"Il faut vouloir faire l’amour à la vie." Telle est la philosophie de Frances, une jeune Américaine évoluant dans un univers étriqué. Alors que son copain l’a délaissée, elle éprouve le besoin de s’éloigner des siens. Elle rêve de "cours pour apprendre soit à créer de la lumière, soit à la conserver". Une idée dénuée de sens, si ce n’est qu’elle va la concrétiser. Pragmatique, son père est sceptique. "Qu’est-ce que ça apporte de faire ce qu’on aime, si ce qu’on aime n’apporte rien au monde ?" Une question souvent posée aux artistes ou aux penseurs.
Rebecca Dinerstein a juste suivi sa voie. Cette New-Yorkaise, née en 1988, effectue des études littéraires. Son mentor à Yale ? Jonathan Safran Foer qui l’encourage à déployer son imagination. Désireuse de changer d’horizon, elle pose ses valises dans un archipel norvégien.
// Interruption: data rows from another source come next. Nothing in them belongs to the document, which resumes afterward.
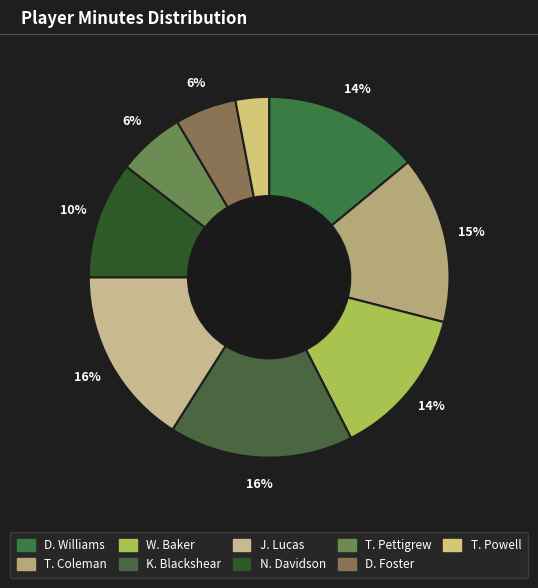

To the nearest percent, what is the combined percentage of N. Davidson and J. Lucas?

26%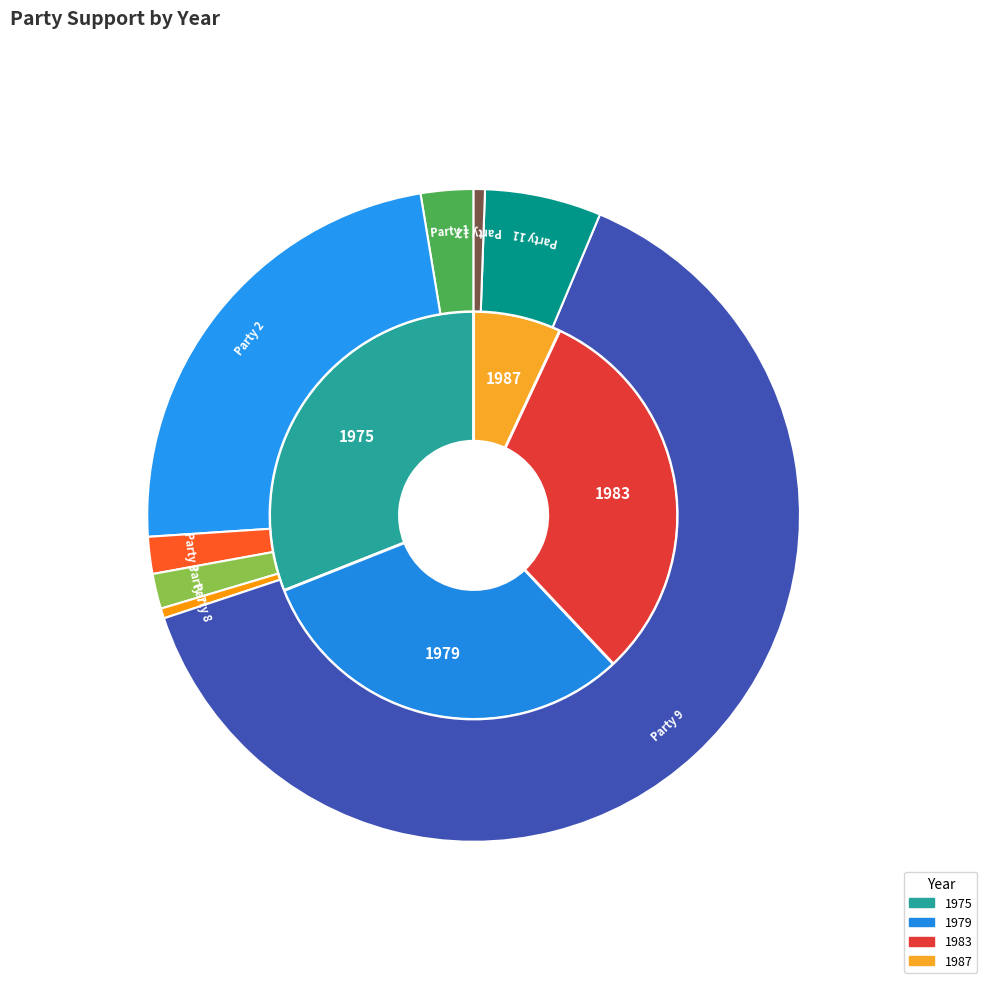

Count the number of slices in the pie.

12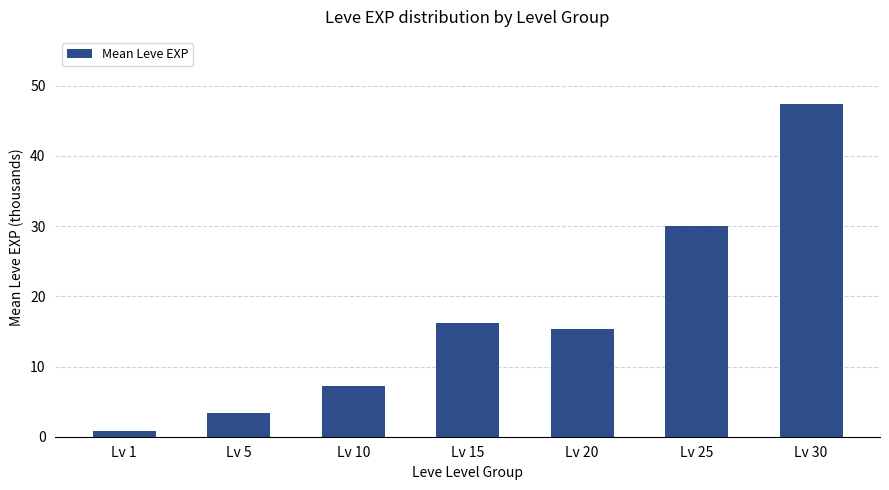

Between Lv 30 and Lv 20, which is larger?

Lv 30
Une expérience exquise lui inspirant un recueil de poésie bilingue et un premier roman, situé près du cercle polaire. C’est donc là que débarque Frances pour chercher la lumière. Dans ce désert blanc, le soleil ne se couche jamais. "Peut-être pouvais-je apprendre à être seule." Elle y rencontre pourtant deux figures clés, Nils, un peintre percevant l’existence différement, et Yasha, un autre être en rupture. Ce dernier atterrit là pour exaucer le dernier vœu de son père : "Laponie, Sommet du monde, La paix pour de vrai." A l’heure où il vient de mourir, son fils replonge dans ses souvenirs. Ceux d’un gamin immigré, aspirant à devenir américain. Il grandit auprès de son père, boulanger qui souffre d’une insuffisance cardiaque. Mais il lui apprend à pétrir le pain comme la vie. Celle-ci renaît en lui grâce à l’amour de Frances. Derrière le ton faussement désinvolte, voire girly, l’auteure livre une tragie-comédie. Une envie d’ailleurs qui correspond à une quête de soi. K. E.
Rebecca Dinerstein, Comment être seul, Actes Sud. Traduit de l’angalis (États-Unis) par Caroline Nicolas. Tirage : 5 000 ex. Prix : 22 euros ; 320 p. ISBN : 978-2-330-06426-6.